** What is expected **
Your task is to return all of the entries below exactly, leaving out each picture.

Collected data
»»

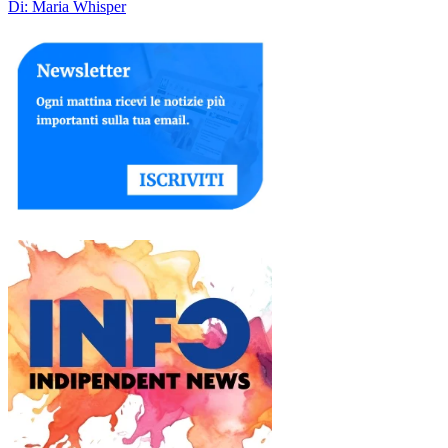
Di: Maria Whisper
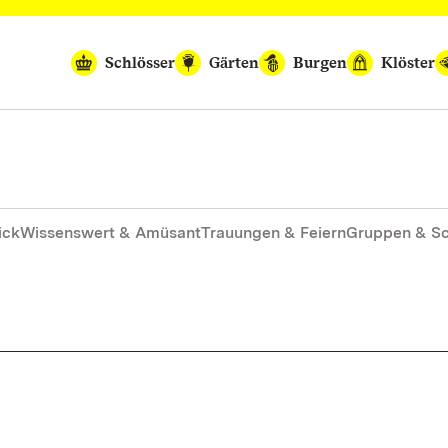
Schlösser
Gärten
Burgen
Klöster
ick
Wissenswert & Amüsant
Trauungen & Feiern
Gruppen & S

««

** Final answer **
Di: Maria Whisper
Schlösser
Gärten
Burgen
Klöster
ick
Wissenswert & Amüsant
Trauungen & Feiern
Gruppen & S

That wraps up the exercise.